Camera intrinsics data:
┄┄┄┄┄┄┄┄┄┄┄┄┄┄┄┄┄┄┄┄
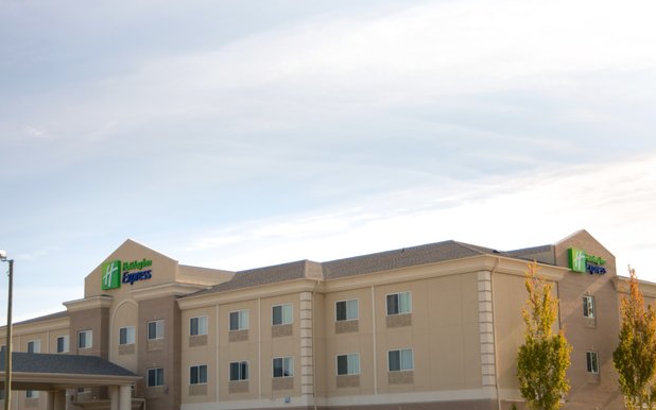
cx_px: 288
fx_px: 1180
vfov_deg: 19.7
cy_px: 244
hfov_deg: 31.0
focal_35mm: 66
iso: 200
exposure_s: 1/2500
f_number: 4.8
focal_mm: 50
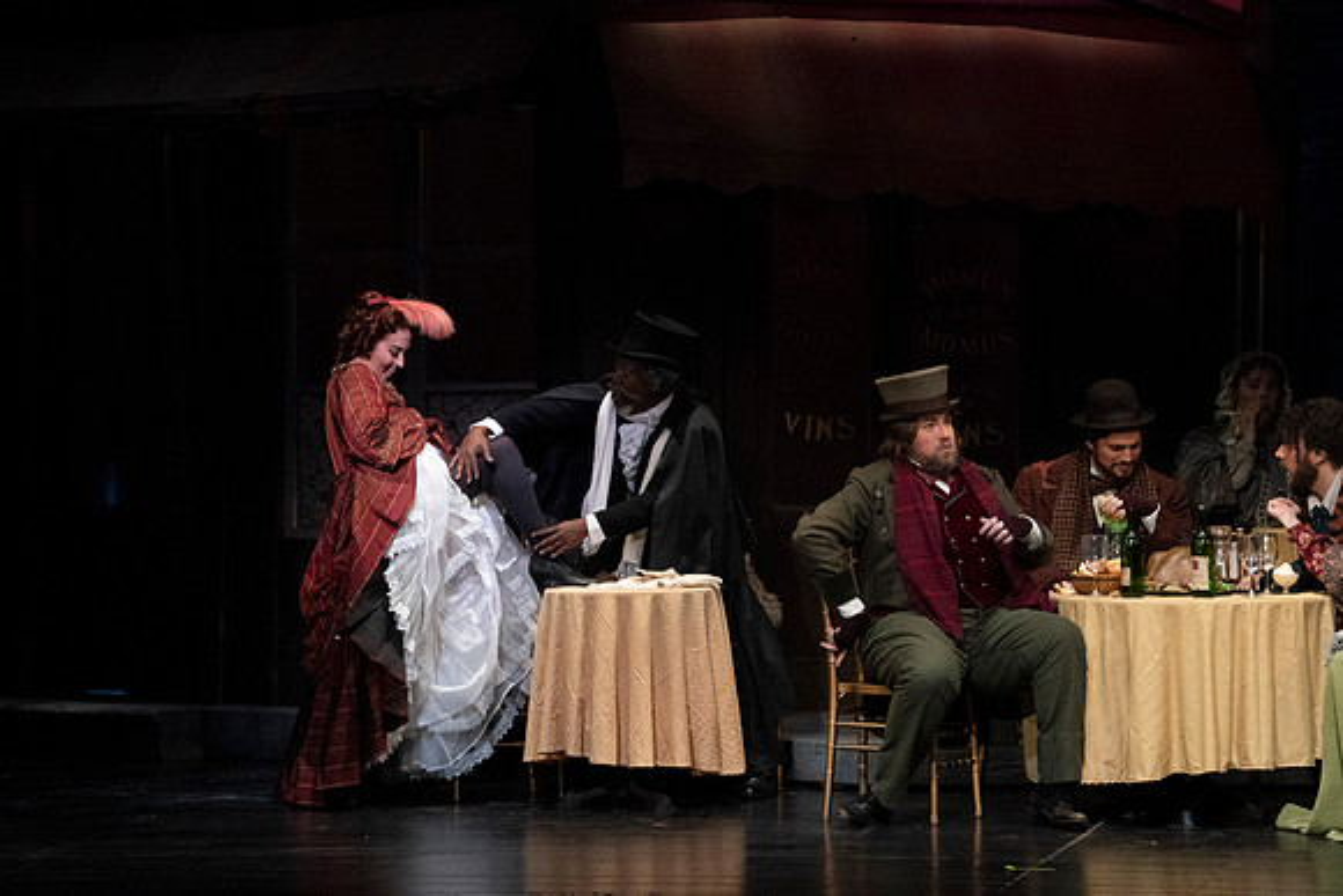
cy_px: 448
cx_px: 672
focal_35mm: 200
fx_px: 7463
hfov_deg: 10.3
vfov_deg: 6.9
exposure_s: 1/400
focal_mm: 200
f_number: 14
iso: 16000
┄┄┄┄┄┄┄┄┄┄┄┄┄┄┄┄┄┄┄┄
### Job
Without the pictures, reproduce every entry exactly as written.

### Task output
cx_px: 288
fx_px: 1180
vfov_deg: 19.7
cy_px: 244
hfov_deg: 31.0
focal_35mm: 66
iso: 200
exposure_s: 1/2500
f_number: 4.8
focal_mm: 50
cy_px: 448
cx_px: 672
focal_35mm: 200
fx_px: 7463
hfov_deg: 10.3
vfov_deg: 6.9
exposure_s: 1/400
focal_mm: 200
f_number: 14
iso: 16000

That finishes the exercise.